**Yazılı alıştırma A:** Sayfadaki şu cümleyi İngilizceye çevirin: "Gerekçeli karar başlığında; taraf vekillerinin adreslerinin yazılmaması 6100 sayılı HMK’nın 297. maddesine aykırı ise de, bu eksiklik mahallinde her zaman düzeltilebileceğinden eleştirilmekle yetinilmiştir."

Gerekçeli karar başlığında; taraf vekillerinin adreslerinin yazılmaması 6100 sayılı HMK’nın 297. maddesine aykırı ise de, bu eksiklik mahallinde her zaman düzeltilebileceğinden eleştirilmekle yetinilmiştir.
Tüm bu açıklamalara, dosya kapsamına, kararın dayandığı delillerle, yasaya uygun gerektirici nedenlere, delillerin takdirinde bir isabetsizlik bulunmamasına ileri sürülen istinaf sebepleri dikkate alındığında; mahkemenin vakıa ve hukuki değerlendirmesinde usul ve esas yönünden yasaya aykırılık bulunmamasına, HMK’nın 355. maddesi uyarınca; kamu düzenine ilişkin konularda da kararın esasına etkili bir aykırılık bulunmaması nazara alınarak, davacının istinaf sebepleri yerinde görülmediğinden istinaf başvurusunun esastan reddine karar verilmesi gerekmiştir.

**Veri bölümü:**

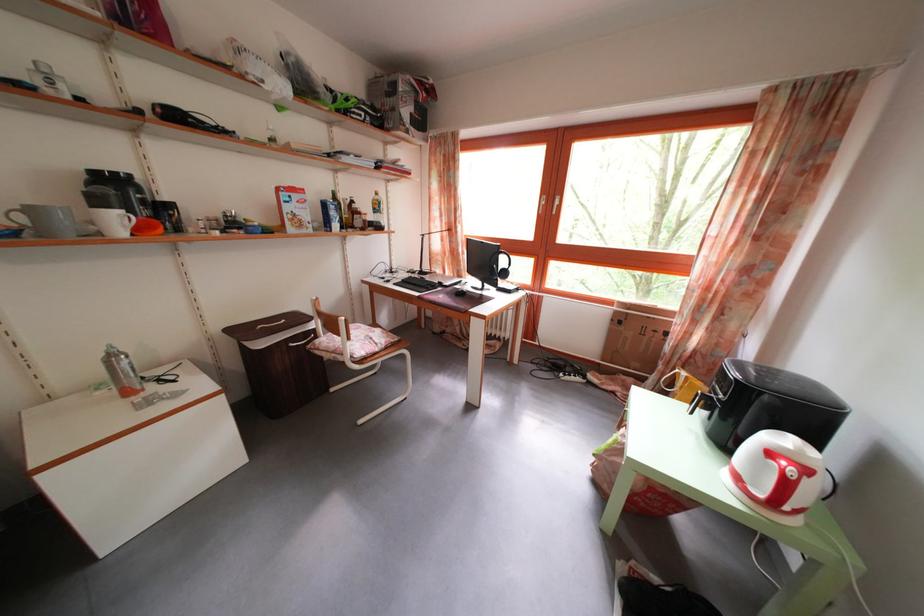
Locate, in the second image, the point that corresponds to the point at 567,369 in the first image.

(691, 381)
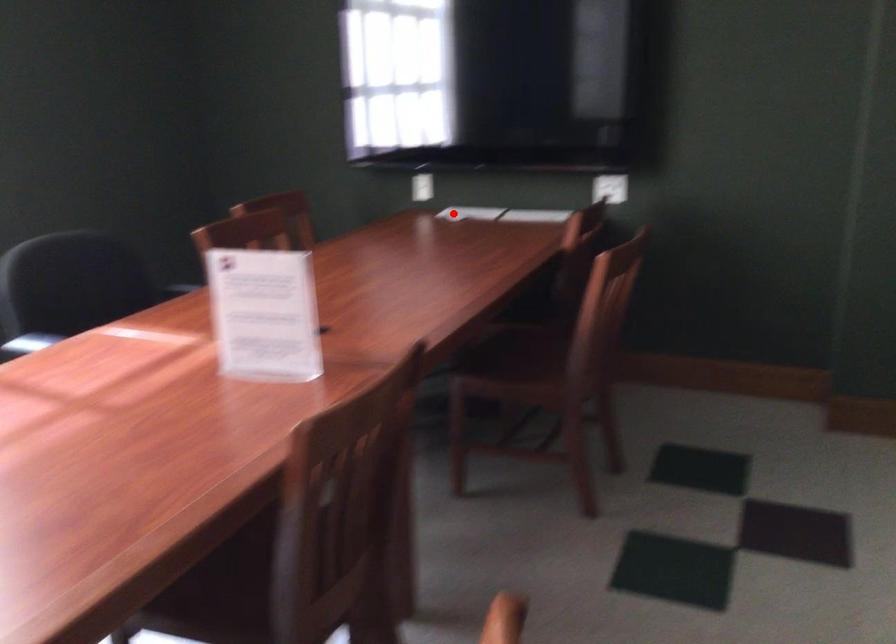
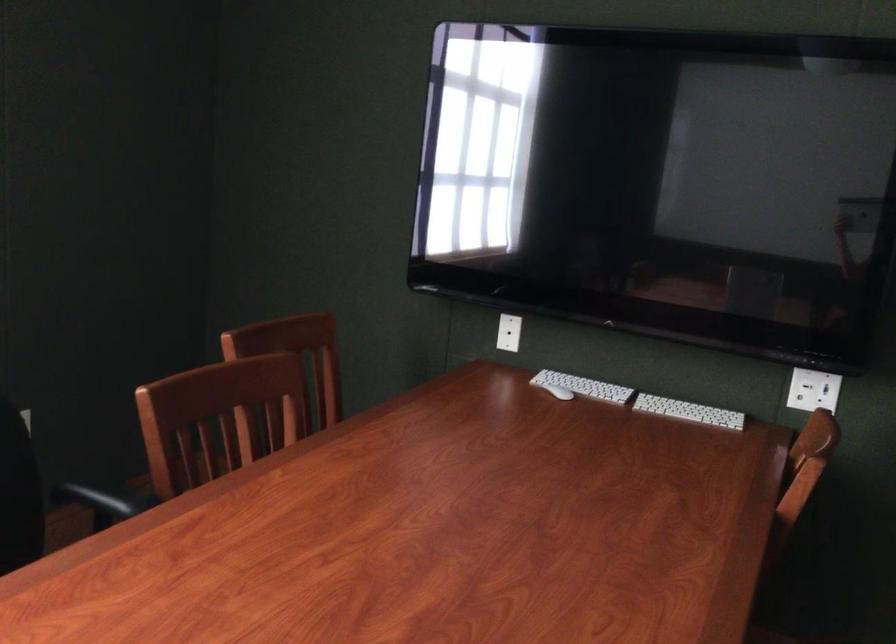
Question: I am providing you with two images of the same scene from different viewpoints. A red point is marked on the first image. At the location where the point appears in image 1, is it still visible in image 2?

Choices:
 (A) Yes
 (B) No

Answer: (A)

**Yazılı alıştırma B:** Kayıtlarda "Question: I am" ifadesini içeren satırdan kayıtların sonuna kadar uzanan bölümü, her satır ayrı bir dize olacak biçimde bir JSON listesine aktarın. Boş satırları listeye almayın.

**Tam yanıt A:** Although the failure to state the addresses of the parties' attorneys in the heading of the reasoned decision is contrary to Article 297 of Code of Civil Procedure No. 6100 (HMK), since this omission can be corrected at any time at the court of first instance, it was deemed sufficient merely to criticize it.

**Tam yanıt B:**
[
  "Question: I am providing you with two images of the same scene from different viewpoints. A red point is marked on the first image. At the location where the point appears in image 1, is it still visible in image 2?",
  "Choices:",
  " (A) Yes",
  " (B) No",
  "Answer: (A)"
]